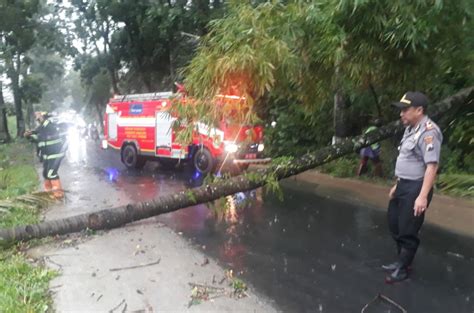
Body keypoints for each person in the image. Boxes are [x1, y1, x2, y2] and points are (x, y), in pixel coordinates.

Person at [382, 91, 443, 283]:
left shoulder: (429, 131)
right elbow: (408, 159)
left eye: (405, 110)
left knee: (408, 229)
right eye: (401, 110)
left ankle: (403, 268)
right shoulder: (411, 128)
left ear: (419, 110)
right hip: (403, 185)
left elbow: (431, 166)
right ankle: (402, 261)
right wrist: (397, 184)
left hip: (416, 188)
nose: (401, 114)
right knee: (395, 224)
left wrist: (422, 196)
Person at [25, 112, 67, 199]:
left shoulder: (50, 126)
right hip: (47, 156)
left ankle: (58, 195)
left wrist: (41, 119)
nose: (37, 120)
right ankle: (49, 194)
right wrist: (29, 136)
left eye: (38, 118)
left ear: (43, 118)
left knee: (51, 173)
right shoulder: (41, 128)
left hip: (55, 155)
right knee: (45, 174)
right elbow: (38, 139)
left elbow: (45, 131)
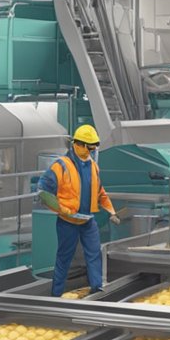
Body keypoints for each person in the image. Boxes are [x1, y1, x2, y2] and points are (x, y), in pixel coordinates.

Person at [39, 124, 121, 297]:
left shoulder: (93, 166)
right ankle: (56, 295)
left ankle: (97, 290)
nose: (90, 152)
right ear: (78, 144)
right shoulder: (61, 166)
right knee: (64, 258)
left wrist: (111, 211)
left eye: (93, 148)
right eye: (88, 148)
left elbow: (100, 192)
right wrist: (61, 209)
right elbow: (43, 191)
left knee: (94, 254)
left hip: (87, 221)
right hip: (68, 222)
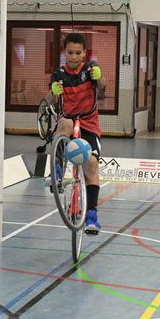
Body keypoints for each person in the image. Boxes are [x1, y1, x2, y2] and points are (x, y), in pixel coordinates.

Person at [47, 33, 105, 235]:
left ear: (84, 53)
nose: (73, 57)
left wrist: (100, 78)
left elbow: (103, 91)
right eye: (70, 52)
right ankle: (56, 169)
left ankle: (91, 214)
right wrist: (54, 92)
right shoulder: (59, 74)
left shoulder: (90, 69)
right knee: (64, 123)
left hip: (89, 123)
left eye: (77, 53)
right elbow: (51, 102)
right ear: (64, 52)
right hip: (69, 120)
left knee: (91, 165)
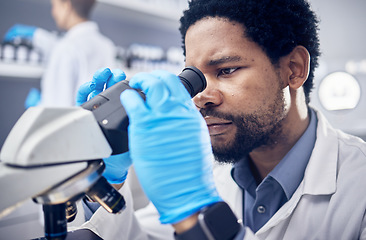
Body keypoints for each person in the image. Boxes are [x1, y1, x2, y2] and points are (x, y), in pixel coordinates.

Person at [74, 0, 366, 239]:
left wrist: (197, 215)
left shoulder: (358, 184)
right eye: (194, 77)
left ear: (293, 68)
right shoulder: (210, 172)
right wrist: (103, 183)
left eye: (226, 70)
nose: (201, 96)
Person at [4, 0, 116, 107]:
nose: (53, 12)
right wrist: (37, 34)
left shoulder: (65, 48)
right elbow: (74, 49)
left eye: (54, 5)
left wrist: (38, 105)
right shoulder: (106, 45)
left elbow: (55, 111)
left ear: (66, 5)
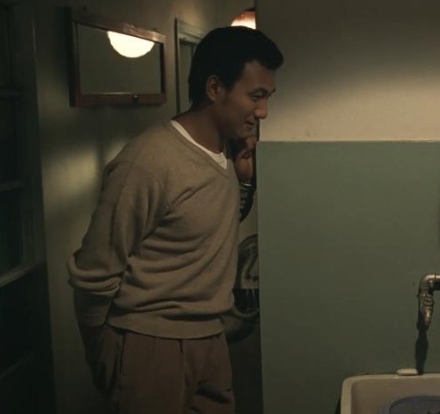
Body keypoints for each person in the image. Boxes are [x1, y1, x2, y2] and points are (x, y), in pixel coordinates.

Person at [67, 25, 283, 414]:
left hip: (211, 336)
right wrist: (106, 354)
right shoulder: (149, 161)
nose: (263, 111)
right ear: (215, 88)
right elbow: (93, 271)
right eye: (256, 96)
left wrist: (244, 181)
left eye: (268, 97)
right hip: (151, 343)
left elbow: (207, 229)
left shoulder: (227, 150)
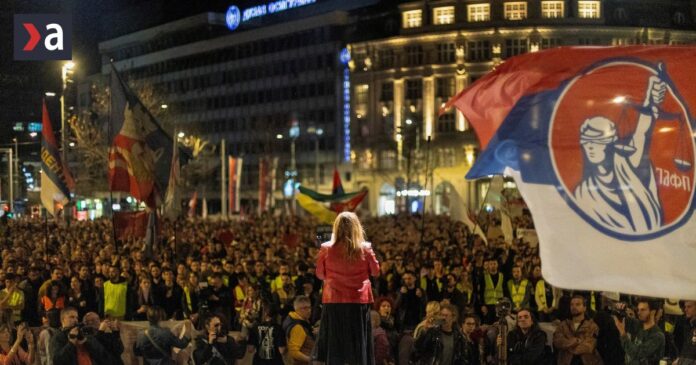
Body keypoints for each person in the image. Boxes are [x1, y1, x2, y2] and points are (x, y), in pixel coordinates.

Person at [573, 75, 665, 233]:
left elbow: (641, 133)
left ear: (611, 143)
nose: (590, 147)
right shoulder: (583, 194)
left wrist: (650, 101)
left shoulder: (628, 164)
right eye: (586, 142)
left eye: (597, 141)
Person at [314, 212, 380, 365]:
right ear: (357, 227)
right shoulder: (366, 248)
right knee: (357, 345)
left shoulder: (326, 248)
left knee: (335, 346)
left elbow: (319, 274)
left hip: (334, 301)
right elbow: (376, 271)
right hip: (358, 302)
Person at [553, 295, 603, 365]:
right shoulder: (563, 325)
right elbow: (557, 342)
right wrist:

***

Problem description: Repeat every line above exactly, but omit all images.

Response area:
Body keypoints for each person in the image. Boxes are [x1, y1, x2, y2] and points are (x, y), in pixel coordinates.

Person at [382, 91, 443, 283]:
left shoulder: (429, 131)
right elbow: (408, 159)
left eye: (405, 110)
left knee: (408, 229)
right eye: (401, 110)
left ankle: (403, 268)
right shoulder: (411, 128)
left ear: (419, 110)
right hip: (403, 185)
left elbow: (431, 166)
right ankle: (402, 261)
right wrist: (397, 184)
left hip: (416, 188)
nose: (401, 114)
right knee: (395, 224)
left wrist: (422, 196)
Person at [25, 112, 67, 199]:
left shoulder: (50, 126)
right hip: (47, 156)
left ankle: (58, 195)
left wrist: (41, 119)
nose: (37, 120)
right ankle: (49, 194)
right wrist: (29, 136)
left eye: (38, 118)
left ear: (43, 118)
left knee: (51, 173)
right shoulder: (41, 128)
left hip: (55, 155)
right knee: (45, 174)
right elbow: (38, 139)
left elbow: (45, 131)
Body keypoints for each person in the image. Boxes are [x1, y1, x2, y2] and points are (x, y), in pixel coordinates.

Person at [39, 124, 121, 297]:
left shoulder: (93, 166)
right ankle: (56, 295)
left ankle: (97, 290)
nose: (90, 152)
right ear: (78, 144)
right shoulder: (61, 166)
right knee: (64, 258)
left wrist: (111, 211)
left eye: (93, 148)
right eye: (88, 148)
left elbow: (100, 192)
right wrist: (61, 209)
right elbow: (43, 191)
left knee: (94, 254)
left hip: (87, 221)
right hip: (68, 222)
Body keypoints for each person in the image. Boxes are [x1, y1, x2, y2] and points are (x, y), in pixel coordinates.

Person at [47, 33, 105, 235]:
left ear: (84, 53)
nose: (73, 57)
left wrist: (100, 78)
left elbow: (103, 91)
right eye: (70, 52)
right ankle: (56, 169)
left ankle: (91, 214)
right wrist: (54, 92)
right shoulder: (59, 74)
left shoulder: (90, 69)
right knee: (64, 123)
left hip: (89, 123)
left eye: (77, 53)
right elbow: (51, 102)
right ear: (64, 52)
right hip: (69, 120)
left knee: (91, 165)
Body keypoints for each person in the image. Boxes are [x1, y1, x2, y2] and points are (x, y), in pixel coordinates.

Person at [74, 0, 366, 239]:
left wrist: (197, 215)
left shoulder: (358, 184)
right eye: (194, 77)
left ear: (293, 68)
right shoulder: (210, 172)
right wrist: (103, 183)
left eye: (226, 70)
nose: (201, 96)
Person at [4, 0, 116, 107]:
nose: (53, 12)
right wrist: (37, 34)
left shoulder: (65, 48)
right elbow: (74, 49)
left eye: (54, 5)
left wrist: (38, 105)
right shoulder: (106, 45)
left elbow: (55, 111)
left ear: (66, 5)
Body keypoints for each person in the image. Boxes are [x1, y1, x2, y2] and points are (x, y), in pixel coordinates.

Person at [67, 25, 283, 414]:
left hip: (211, 336)
right wrist: (106, 354)
right shoulder: (149, 161)
nose: (263, 111)
right ear: (215, 88)
right elbow: (93, 271)
right eye: (256, 96)
left wrist: (244, 181)
left eye: (268, 97)
right hip: (151, 343)
left elbow: (207, 229)
left shoulder: (227, 150)
Body keypoints for each person in the image. Boxes are [x1, y1, x2, y2] and points are (x, y), in pixel coordinates.

Person at [573, 75, 665, 233]:
left elbow: (641, 133)
left ear: (611, 143)
nose: (590, 147)
right shoulder: (583, 194)
left wrist: (650, 101)
left shoulder: (628, 164)
right eye: (586, 142)
left eye: (597, 141)
Person at [314, 212, 380, 365]:
right ear: (357, 227)
right shoulder: (366, 248)
right knee: (357, 345)
left shoulder: (326, 248)
left knee: (335, 346)
left elbow: (319, 274)
left hip: (334, 301)
right elbow: (376, 271)
right hip: (358, 302)
Person at [553, 295, 603, 365]:
right shoulder: (563, 325)
right elbow: (557, 342)
right wrist:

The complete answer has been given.